What needs to be done
Below are records to write out again, exactly as they read.

Supplied data START

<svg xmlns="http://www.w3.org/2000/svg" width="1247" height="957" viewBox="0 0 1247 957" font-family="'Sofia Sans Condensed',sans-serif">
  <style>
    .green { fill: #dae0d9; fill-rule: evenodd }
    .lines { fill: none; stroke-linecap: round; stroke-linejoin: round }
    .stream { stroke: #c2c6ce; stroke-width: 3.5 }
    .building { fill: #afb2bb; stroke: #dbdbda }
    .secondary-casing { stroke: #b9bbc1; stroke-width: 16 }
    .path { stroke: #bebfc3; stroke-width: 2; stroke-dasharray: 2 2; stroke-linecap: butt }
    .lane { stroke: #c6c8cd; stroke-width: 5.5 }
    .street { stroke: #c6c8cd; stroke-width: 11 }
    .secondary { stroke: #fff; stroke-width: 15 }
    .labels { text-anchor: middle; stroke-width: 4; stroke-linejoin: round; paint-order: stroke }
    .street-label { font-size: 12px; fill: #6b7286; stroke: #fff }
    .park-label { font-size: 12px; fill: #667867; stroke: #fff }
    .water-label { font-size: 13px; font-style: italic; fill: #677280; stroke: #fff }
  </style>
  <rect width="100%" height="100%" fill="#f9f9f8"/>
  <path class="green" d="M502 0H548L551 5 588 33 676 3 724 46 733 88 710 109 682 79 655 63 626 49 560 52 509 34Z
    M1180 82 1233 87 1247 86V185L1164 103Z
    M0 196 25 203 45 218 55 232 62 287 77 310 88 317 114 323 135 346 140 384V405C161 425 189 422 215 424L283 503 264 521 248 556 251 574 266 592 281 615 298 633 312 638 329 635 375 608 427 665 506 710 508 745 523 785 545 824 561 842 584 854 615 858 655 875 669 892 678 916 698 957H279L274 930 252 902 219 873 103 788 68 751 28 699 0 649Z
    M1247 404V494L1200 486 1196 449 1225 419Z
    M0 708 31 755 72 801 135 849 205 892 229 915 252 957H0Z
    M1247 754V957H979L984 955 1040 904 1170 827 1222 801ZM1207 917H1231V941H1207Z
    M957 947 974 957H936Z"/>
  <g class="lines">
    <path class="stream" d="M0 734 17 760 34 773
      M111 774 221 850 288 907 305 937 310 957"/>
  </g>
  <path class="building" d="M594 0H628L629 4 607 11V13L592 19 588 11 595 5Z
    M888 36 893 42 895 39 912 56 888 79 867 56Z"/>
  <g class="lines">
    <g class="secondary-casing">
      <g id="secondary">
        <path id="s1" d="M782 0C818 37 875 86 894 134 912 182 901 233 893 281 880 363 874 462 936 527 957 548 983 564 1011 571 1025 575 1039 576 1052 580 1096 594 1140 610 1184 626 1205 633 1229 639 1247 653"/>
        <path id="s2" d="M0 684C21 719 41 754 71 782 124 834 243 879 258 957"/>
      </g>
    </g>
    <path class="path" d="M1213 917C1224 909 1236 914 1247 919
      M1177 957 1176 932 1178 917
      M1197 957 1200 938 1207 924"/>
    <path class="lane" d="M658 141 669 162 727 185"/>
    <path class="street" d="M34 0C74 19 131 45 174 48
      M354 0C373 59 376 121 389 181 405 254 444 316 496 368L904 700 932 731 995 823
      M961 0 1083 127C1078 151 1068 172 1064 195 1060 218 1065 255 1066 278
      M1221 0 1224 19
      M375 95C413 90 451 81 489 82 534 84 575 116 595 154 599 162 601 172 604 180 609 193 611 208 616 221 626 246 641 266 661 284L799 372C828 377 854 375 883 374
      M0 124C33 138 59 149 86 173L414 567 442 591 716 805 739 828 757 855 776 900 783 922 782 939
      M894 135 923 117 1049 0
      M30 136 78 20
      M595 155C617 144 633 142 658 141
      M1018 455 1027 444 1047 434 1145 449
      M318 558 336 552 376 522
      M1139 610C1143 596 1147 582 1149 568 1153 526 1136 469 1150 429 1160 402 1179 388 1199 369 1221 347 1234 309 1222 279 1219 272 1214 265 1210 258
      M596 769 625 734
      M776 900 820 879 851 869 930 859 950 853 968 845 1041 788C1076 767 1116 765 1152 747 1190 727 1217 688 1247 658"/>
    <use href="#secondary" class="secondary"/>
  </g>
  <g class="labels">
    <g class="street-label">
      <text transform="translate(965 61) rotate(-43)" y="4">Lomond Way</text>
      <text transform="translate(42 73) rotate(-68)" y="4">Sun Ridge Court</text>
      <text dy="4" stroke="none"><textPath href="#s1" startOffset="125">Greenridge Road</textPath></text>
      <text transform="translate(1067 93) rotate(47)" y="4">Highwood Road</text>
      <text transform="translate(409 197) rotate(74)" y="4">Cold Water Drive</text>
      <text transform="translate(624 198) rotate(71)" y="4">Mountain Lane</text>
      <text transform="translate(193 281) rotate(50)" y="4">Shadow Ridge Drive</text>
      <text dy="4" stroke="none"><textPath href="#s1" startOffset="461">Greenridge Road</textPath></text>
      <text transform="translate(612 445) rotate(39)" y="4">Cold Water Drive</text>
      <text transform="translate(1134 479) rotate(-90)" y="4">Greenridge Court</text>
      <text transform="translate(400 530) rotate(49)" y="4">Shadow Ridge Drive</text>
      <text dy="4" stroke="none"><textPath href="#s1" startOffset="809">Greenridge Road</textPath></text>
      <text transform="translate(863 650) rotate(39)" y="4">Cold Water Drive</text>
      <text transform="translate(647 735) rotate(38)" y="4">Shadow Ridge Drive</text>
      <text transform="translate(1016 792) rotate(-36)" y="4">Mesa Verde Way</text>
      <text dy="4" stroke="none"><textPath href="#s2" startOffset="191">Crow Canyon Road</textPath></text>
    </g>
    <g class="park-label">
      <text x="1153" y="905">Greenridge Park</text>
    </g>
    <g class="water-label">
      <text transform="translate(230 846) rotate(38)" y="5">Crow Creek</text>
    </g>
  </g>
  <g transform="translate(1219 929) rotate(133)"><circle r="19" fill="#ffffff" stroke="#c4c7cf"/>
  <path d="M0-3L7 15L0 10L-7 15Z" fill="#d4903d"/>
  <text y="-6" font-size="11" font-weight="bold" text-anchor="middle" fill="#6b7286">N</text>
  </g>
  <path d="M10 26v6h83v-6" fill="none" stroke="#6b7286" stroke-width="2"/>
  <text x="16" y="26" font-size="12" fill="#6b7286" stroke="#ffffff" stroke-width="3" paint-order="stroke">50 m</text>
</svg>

Supplied data END

Response to this exercise
<svg xmlns="http://www.w3.org/2000/svg" width="1247" height="957" viewBox="0 0 1247 957" font-family="'Sofia Sans Condensed',sans-serif">
  <style>
    .green { fill: #dae0d9; fill-rule: evenodd }
    .lines { fill: none; stroke-linecap: round; stroke-linejoin: round }
    .stream { stroke: #c2c6ce; stroke-width: 3.5 }
    .building { fill: #afb2bb; stroke: #dbdbda }
    .secondary-casing { stroke: #b9bbc1; stroke-width: 16 }
    .path { stroke: #bebfc3; stroke-width: 2; stroke-dasharray: 2 2; stroke-linecap: butt }
    .lane { stroke: #c6c8cd; stroke-width: 5.5 }
    .street { stroke: #c6c8cd; stroke-width: 11 }
    .secondary { stroke: #fff; stroke-width: 15 }
    .labels { text-anchor: middle; stroke-width: 4; stroke-linejoin: round; paint-order: stroke }
    .street-label { font-size: 12px; fill: #6b7286; stroke: #fff }
    .park-label { font-size: 12px; fill: #667867; stroke: #fff }
    .water-label { font-size: 13px; font-style: italic; fill: #677280; stroke: #fff }
  </style>
  <rect width="100%" height="100%" fill="#f9f9f8"/>
  <path class="green" d="M502 0H548L551 5 588 33 676 3 724 46 733 88 710 109 682 79 655 63 626 49 560 52 509 34Z
    M1180 82 1233 87 1247 86V185L1164 103Z
    M0 196 25 203 45 218 55 232 62 287 77 310 88 317 114 323 135 346 140 384V405C161 425 189 422 215 424L283 503 264 521 248 556 251 574 266 592 281 615 298 633 312 638 329 635 375 608 427 665 506 710 508 745 523 785 545 824 561 842 584 854 615 858 655 875 669 892 678 916 698 957H279L274 930 252 902 219 873 103 788 68 751 28 699 0 649Z
    M1247 404V494L1200 486 1196 449 1225 419Z
    M0 708 31 755 72 801 135 849 205 892 229 915 252 957H0Z
    M1247 754V957H979L984 955 1040 904 1170 827 1222 801ZM1207 917H1231V941H1207Z
    M957 947 974 957H936Z"/>
  <g class="lines">
    <path class="stream" d="M0 734 17 760 34 773
      M111 774 221 850 288 907 305 937 310 957"/>
  </g>
  <path class="building" d="M594 0H628L629 4 607 11V13L592 19 588 11 595 5Z
    M888 36 893 42 895 39 912 56 888 79 867 56Z"/>
  <g class="lines">
    <g class="secondary-casing">
      <g id="secondary">
        <path id="s1" d="M782 0C818 37 875 86 894 134 912 182 901 233 893 281 880 363 874 462 936 527 957 548 983 564 1011 571 1025 575 1039 576 1052 580 1096 594 1140 610 1184 626 1205 633 1229 639 1247 653"/>
        <path id="s2" d="M0 684C21 719 41 754 71 782 124 834 243 879 258 957"/>
      </g>
    </g>
    <path class="path" d="M1213 917C1224 909 1236 914 1247 919
      M1177 957 1176 932 1178 917
      M1197 957 1200 938 1207 924"/>
    <path class="lane" d="M658 141 669 162 727 185"/>
    <path class="street" d="M34 0C74 19 131 45 174 48
      M354 0C373 59 376 121 389 181 405 254 444 316 496 368L904 700 932 731 995 823
      M961 0 1083 127C1078 151 1068 172 1064 195 1060 218 1065 255 1066 278
      M1221 0 1224 19
      M375 95C413 90 451 81 489 82 534 84 575 116 595 154 599 162 601 172 604 180 609 193 611 208 616 221 626 246 641 266 661 284L799 372C828 377 854 375 883 374
      M0 124C33 138 59 149 86 173L414 567 442 591 716 805 739 828 757 855 776 900 783 922 782 939
      M894 135 923 117 1049 0
      M30 136 78 20
      M595 155C617 144 633 142 658 141
      M1018 455 1027 444 1047 434 1145 449
      M318 558 336 552 376 522
      M1139 610C1143 596 1147 582 1149 568 1153 526 1136 469 1150 429 1160 402 1179 388 1199 369 1221 347 1234 309 1222 279 1219 272 1214 265 1210 258
      M596 769 625 734
      M776 900 820 879 851 869 930 859 950 853 968 845 1041 788C1076 767 1116 765 1152 747 1190 727 1217 688 1247 658"/>
    <use href="#secondary" class="secondary"/>
  </g>
  <g class="labels">
    <g class="street-label">
      <text transform="translate(965 61) rotate(-43)" y="4">Lomond Way</text>
      <text transform="translate(42 73) rotate(-68)" y="4">Sun Ridge Court</text>
      <text dy="4" stroke="none"><textPath href="#s1" startOffset="125">Greenridge Road</textPath></text>
      <text transform="translate(1067 93) rotate(47)" y="4">Highwood Road</text>
      <text transform="translate(409 197) rotate(74)" y="4">Cold Water Drive</text>
      <text transform="translate(624 198) rotate(71)" y="4">Mountain Lane</text>
      <text transform="translate(193 281) rotate(50)" y="4">Shadow Ridge Drive</text>
      <text dy="4" stroke="none"><textPath href="#s1" startOffset="461">Greenridge Road</textPath></text>
      <text transform="translate(612 445) rotate(39)" y="4">Cold Water Drive</text>
      <text transform="translate(1134 479) rotate(-90)" y="4">Greenridge Court</text>
      <text transform="translate(400 530) rotate(49)" y="4">Shadow Ridge Drive</text>
      <text dy="4" stroke="none"><textPath href="#s1" startOffset="809">Greenridge Road</textPath></text>
      <text transform="translate(863 650) rotate(39)" y="4">Cold Water Drive</text>
      <text transform="translate(647 735) rotate(38)" y="4">Shadow Ridge Drive</text>
      <text transform="translate(1016 792) rotate(-36)" y="4">Mesa Verde Way</text>
      <text dy="4" stroke="none"><textPath href="#s2" startOffset="191">Crow Canyon Road</textPath></text>
    </g>
    <g class="park-label">
      <text x="1153" y="905">Greenridge Park</text>
    </g>
    <g class="water-label">
      <text transform="translate(230 846) rotate(38)" y="5">Crow Creek</text>
    </g>
  </g>
  <g transform="translate(1219 929) rotate(133)"><circle r="19" fill="#ffffff" stroke="#c4c7cf"/>
  <path d="M0-3L7 15L0 10L-7 15Z" fill="#d4903d"/>
  <text y="-6" font-size="11" font-weight="bold" text-anchor="middle" fill="#6b7286">N</text>
  </g>
  <path d="M10 26v6h83v-6" fill="none" stroke="#6b7286" stroke-width="2"/>
  <text x="16" y="26" font-size="12" fill="#6b7286" stroke="#ffffff" stroke-width="3" paint-order="stroke">50 m</text>
</svg>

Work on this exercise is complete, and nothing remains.